This is Myth 2 of 27 Myths about divorce that aren't likely to be true of Christians who love God and take their faith seriously.  So although these myths may be true for people who are selfish or immature, they aren't true for a person who invested their heart and soul into the relationship.  See all the myths on one page. See the next myth.

Myth 2: You just don’t take God-ordained marriage seriously.

TRUTH: Life-saving divorcees took marriage very seriously. Their spouse didn’t—with their actions—even if their words claim they did.

This myth says all divorce happens because people just aren’t committed these days. They don’t take their marriage vows seriously. They don’t want to do the hard work to keep their promises made before God, simply because they just don’t feel like it. People are quitters. They want the easy way out. And while this may be true of some people who divorce, it doesn't describe the nearly 50% of divorced people who needed a life-saving divorce, according to researchers.

Maybe you've heard other versions of this myth:

    • You've been affected by the moral decay of Hollywood.
    • You valued your personal freedom and individuality over family and the common good.
    • You chose your own happiness over that of your kids. (See myth 21.)
    • You didn't care about commitment. You just went with "whatever floats your boat."
    • You don't care about family values; you're just selfish.

But this myth is not true of people who need life-saving divorces. Most of them were committed to their marriage vows; they took their responsibilities seriously; and they believed in the sanctity of marriage. If brought up in a Christian home, they were told, nearly from the day they were born, that their path would include marriage, as the highest good. They entered their marriage with dedication, commitment, competence, and the determination to go the distance.

They invested in the marriage, expending time, energy, money, and emotion into making the home a nurturing place. But their spouse chose to be abusive or to cheat—and in doing so broke the sanctity of the marriage. While one spouse was setting up counseling appointments, begging God to heal their marriage, trying to keep the house, trying to keep a roof over their head, and doing everything to avoid conflict, the other spouse took advantage of the situation.

Granted, many spouses appreciate the effort their partner puts in and express gratitude for it. And they too expend energy to make the home loving and safe.

But where there's abuse and betrayal, the badly behaved spouse feel entitled to having their cake and eating it too. So while the invested spouse is bending over backward, praying, fasting, trying to be more forgiving, and more sexually available, the other one was cheating, being cruel and manipulative, and hoping the responsible spouse wouldn't notice, or if they did, wouldn't say anything. As one woman explained it—

"And what if, despite the years of prayer and hanging in there and trying to save your marriage and fixing it, your spouse would rather not be changed, because it all works very well for them?" —Leonie Ozemoya

Abusers like to abuse. Cheaters like to cheat.  It works for them.

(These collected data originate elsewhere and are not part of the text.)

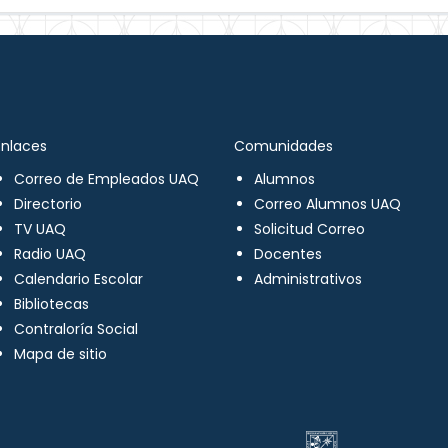
Enlaces
Comunidades
Correo de Empleados UAQ
Alumnos
Directorio
Correo Alumnos UAQ
TV UAQ
Solicitud Correo
Radio UAQ
Docentes
Calendario Escolar
Administrativos
Bibliotecas
Contraloría Social
Mapa de sitio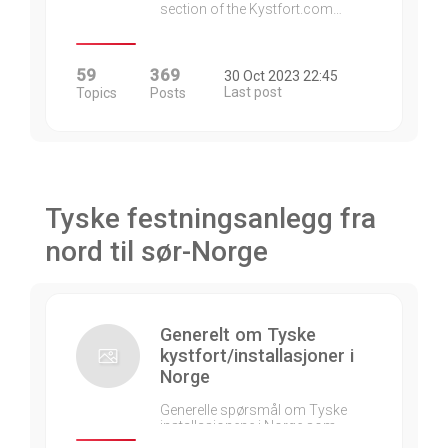
section of the Kystfort.com…
59
369
30 Oct 2023 22:45
Last post
Topics
Posts
Tyske festningsanlegg fra
nord til sør-Norge
Generelt om Tyske
kystfort/installasjoner i
Norge
Generelle spørsmål om Tyske
installasjonene i Norge som…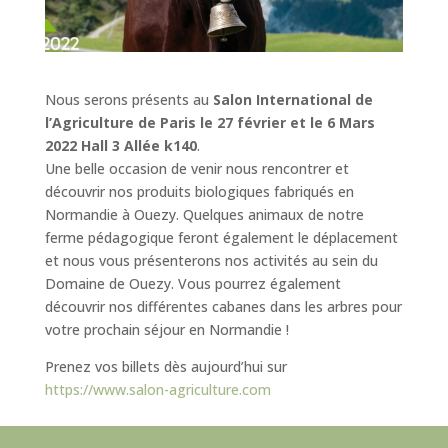
Nous serons présents au
Salon International de
l’Agriculture de Paris
le 27 février et le 6 Mars
2022
Hall 3 Allée k140
.
Une belle occasion de venir nous rencontrer et
découvrir nos produits biologiques fabriqués en
Normandie à Ouezy. Quelques animaux de notre
ferme pédagogique feront également le déplacement
et nous vous présenterons nos activités au sein du
Domaine de Ouezy. Vous pourrez également
découvrir nos différentes cabanes dans les arbres pour
votre prochain séjour en Normandie !
Prenez vos billets dès aujourd’hui sur
https://www.salon-agriculture.com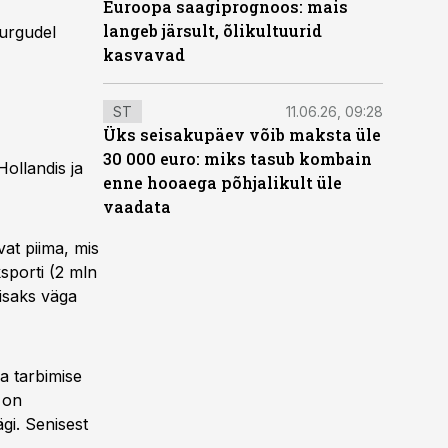
Euroopa saagiprognoos: mais
langeb järsult, õlikultuurid
turgudel
kasvavad
ST
11.06.26, 09:28
Üks seisakupäev võib maksta üle
30 000 euro: miks tasub kombain
ollandis ja
enne hooaega põhjalikult üle
vaadata
vat piima, mis
sporti (2 mln
lisaks väga
a tarbimise
 on
gi. Senisest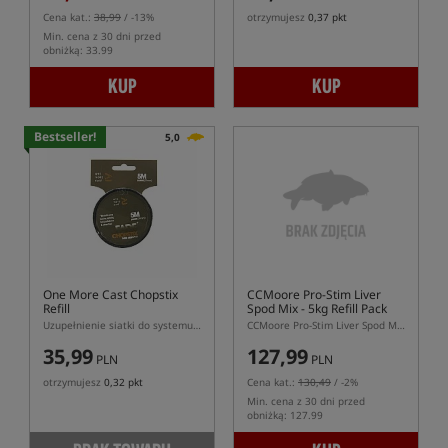
Cena kat.:
38,99
/ -13%
otrzymujesz
0,37 pkt
Min. cena z 30 dni przed
obniżką: 33.99
KUP
KUP
Bestseller!
5,0
One More Cast Chopstix
CCMoore Pro-Stim Liver
Refill
Spod Mix - 5kg Refill Pack
Uzupełnienie siatki do systemu Chopstix
CCMoore Pro-Stim Liver Spod Mix – Zanętowy miks 5 kg w opakowaniu uzupełniającym
35,99
127,99
PLN
PLN
otrzymujesz
0,32 pkt
Cena kat.:
130,49
/ -2%
Min. cena z 30 dni przed
obniżką: 127.99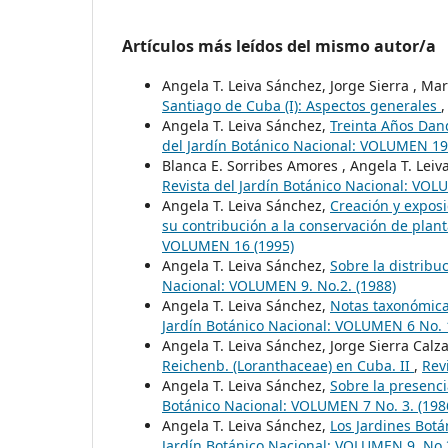
Artículos más leídos del mismo autor/a
Angela T. Leiva Sánchez, Jorge Sierra , Ma
Santiago de Cuba (I): Aspectos generales
Angela T. Leiva Sánchez,
Treinta Años Dand
del Jardín Botánico Nacional: VOLUMEN 19
Blanca E. Sorribes Amores , Angela T. Lei
Revista del Jardín Botánico Nacional: VOL
Angela T. Leiva Sánchez,
Creación y exposi
su contribución a la conservación de pla
VOLUMEN 16 (1995)
Angela T. Leiva Sánchez,
Sobre la distrib
Nacional: VOLUMEN 9. No.2. (1988)
Angela T. Leiva Sánchez,
Notas taxonómica
Jardín Botánico Nacional: VOLUMEN 6 No. 1
Angela T. Leiva Sánchez, Jorge Sierra Cal
Reichenb. (Loranthaceae) en Cuba. II
,
Rev
Angela T. Leiva Sánchez,
Sobre la presenc
Botánico Nacional: VOLUMEN 7 No. 3. (198
Angela T. Leiva Sánchez,
Los Jardines Botá
Jardín Botánico Nacional: VOLUMEN 9. No.3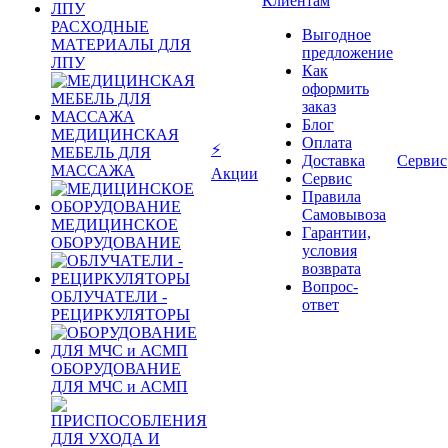
Клиентам
РАСХОДНЫЕ
Выгодное
МАТЕРИАЛЫ ДЛЯ
предложение
ЛПУ
Как
оформить
заказ
Блог
МЕДИЦИНСКАЯ
Оплата
⚡
МЕБЕЛЬ ДЛЯ
Доставка
Сервис
МАССАЖА
Акции
Сервис
Правила
Самовывоза
МЕДИЦИНСКОЕ
Гарантии,
ОБОРУДОВАНИЕ
условия
возврата
Вопрос-
ОБЛУЧАТЕЛИ -
ответ
РЕЦИРКУЛЯТОРЫ
ОБОРУДОВАНИЕ
ДЛЯ МЧС и АСМП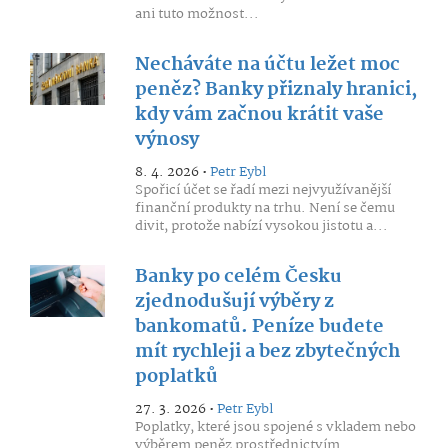
ani tuto možnost...
Necháváte na účtu ležet moc
peněz? Banky přiznaly hranici,
kdy vám začnou krátit vaše
výnosy
8. 4. 2026 •
Petr Eybl
Spořicí účet se řadí mezi nejvyužívanější
finanční produkty na trhu. Není se čemu
divit, protože nabízí vysokou jistotu a...
Banky po celém Česku
zjednodušují výběry z
bankomatů. Peníze budete
mít rychleji a bez zbytečných
poplatků
27. 3. 2026 •
Petr Eybl
Poplatky, které jsou spojené s vkladem nebo
výběrem peněz prostřednictvím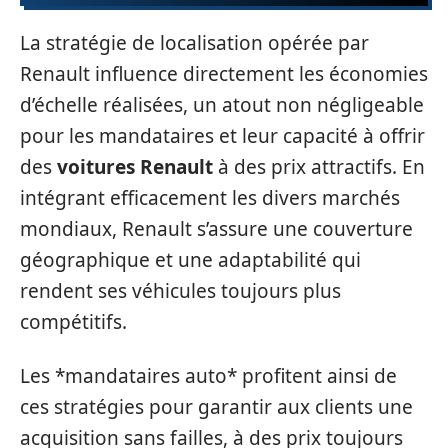
La stratégie de localisation opérée par
Renault influence directement les économies
d’échelle réalisées, un atout non négligeable
pour les mandataires et leur capacité à offrir
des
voitures Renault
à des prix attractifs. En
intégrant efficacement les divers marchés
mondiaux, Renault s’assure une couverture
géographique et une adaptabilité qui
rendent ses véhicules toujours plus
compétitifs.
Les *mandataires auto* profitent ainsi de
ces stratégies pour garantir aux clients une
acquisition sans failles, à des prix toujours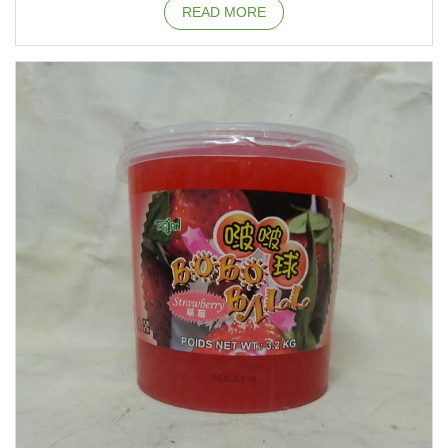
READ MORE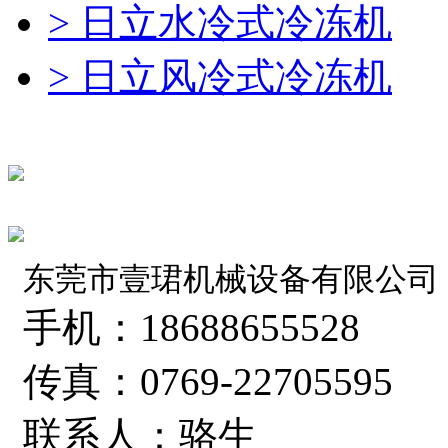
> 日立水冷式冷冻机
> 日立风冷式冷冻机
东莞市壹珺机械设备有限公司
手机：18688655528
传真：0769-22705595
联系人：骆生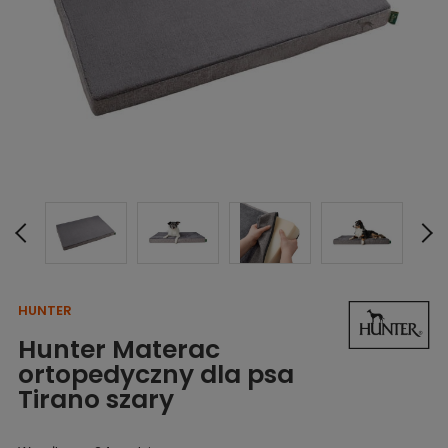
HUNTER
Hunter Materac
ortopedyczny dla psa
Tirano szary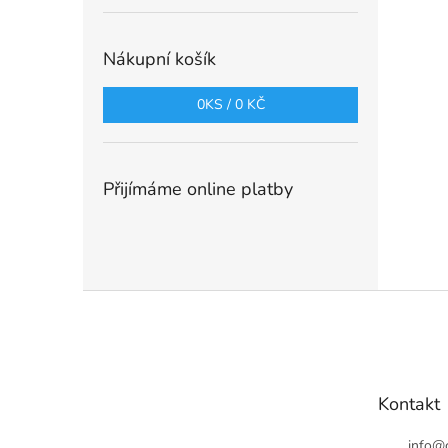
Nákupní košík
0
KS /
0 KČ
Přijímáme online platby
Z
á
p
a
t
Kontakt
í
info
@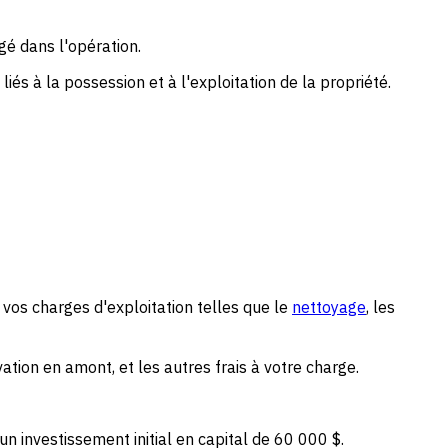
é dans l'opération.
iés à la possession et à l'exploitation de la propriété.
e vos charges d'exploitation telles que le
nettoyage
, les
vation en amont, et les autres frais à votre charge.
 investissement initial en capital de 60 000 $.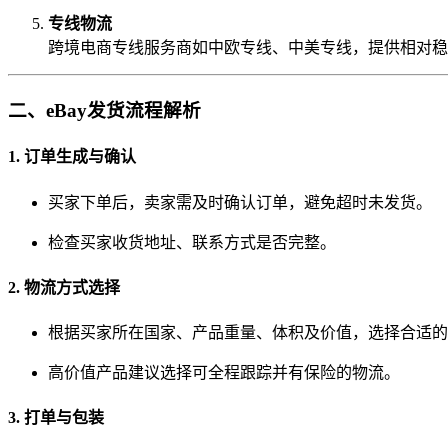
专线物流
跨境电商专线服务商如中欧专线、中美专线，提供相对稳
二、eBay发货流程解析
1. 订单生成与确认
买家下单后，卖家需及时确认订单，避免超时未发货。
检查买家收货地址、联系方式是否完整。
2. 物流方式选择
根据买家所在国家、产品重量、体积及价值，选择合适的
高价值产品建议选择可全程跟踪并有保险的物流。
3. 打单与包装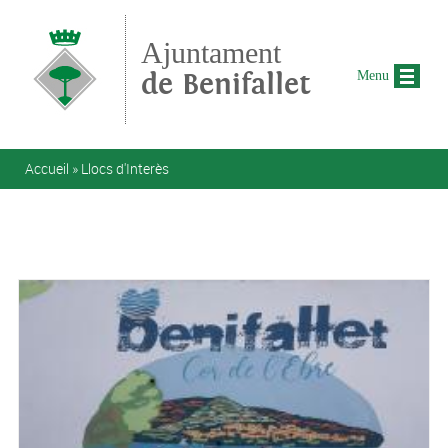
Aller au contenu principal
Ajuntament
de Benifallet
Menu
Vous êtes ici
Accueil
»
Llocs d'Interès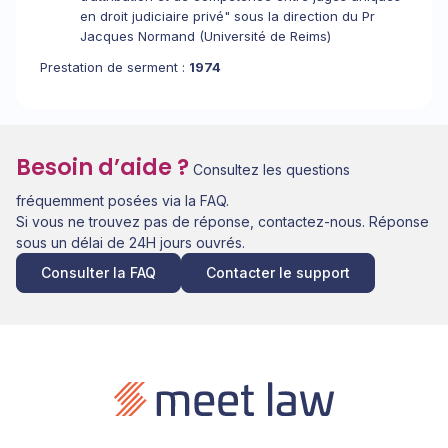
en droit judiciaire privé" sous la direction du Pr
Jacques Normand (Université de Reims)
Prestation de serment :
1974
Besoin d’aide ?
Consultez les questions
fréquemment posées via la FAQ.
Si vous ne trouvez pas de réponse, contactez-nous. Réponse
sous un délai de 24H jours ouvrés.
Consulter la FAQ
Contacter le support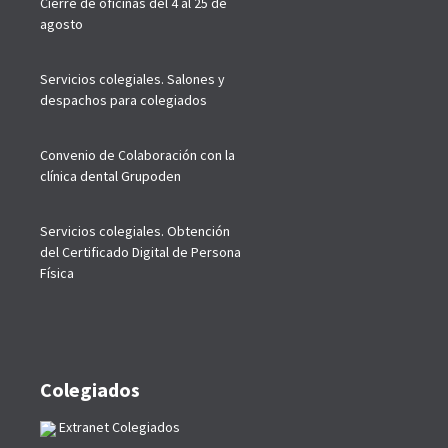
Cierre de oficinas del 4 al 25 de
agosto
Servicios colegiales. Salones y
despachos para colegiados
Convenio de Colaboración con la
clínica dental Grupoden
Servicios colegiales. Obtención
del Certificado Digital de Persona
Física
Colegiados
Extranet Colegiados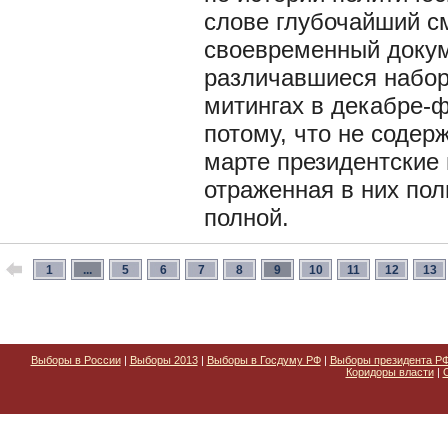
слове глубочайший см
своевременный докум
различавшиеся набор
митингах в декабре-ф
потому, что не содер
марте президентские 
отраженная в них по
полной.
1
...
5
6
7
8
9
10
11
12
13
Выборы в России
|
Выборы 2013
|
Выборы в Госдуму РФ
|
Выборы президента Р
Коридоры власти
|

Think about it this way. If that innocent spouse hadn’t been committed to their marriage, hadn’t wanted it to be lifelong, and hadn’t been optimistic about change, they would have exited at the first sign of abuse or betrayal or neglect. Abused spouses, de facto, are the ones who took their vows seriously and thought they could fix the marriage.

In contrast—

An abuser or cheater
forfeits the right to remain married.

If you did the hard work to save the marriage, while your spouse exploited your generous nature, say to yourself:

  • I kept my vows before God—to love, nurture, and cherish—but my spouse did not.
  • I expended time, effort, emotion, and sometimes drove myself to exhaustion to make my home safe and loving. But unless the other spouse does too, no one can do it single-handedly.
  • Some divorces may be due to selfishness. Mine wasn’t.
  • I can take the Bible, God, my faith, and the institution of marriage seriously—and still choose to get divorced.
  • I will hold my head high because I did the right thing for myself and my kids. No one should live in an unsafe home.


Divorce is not evidence of moral decay.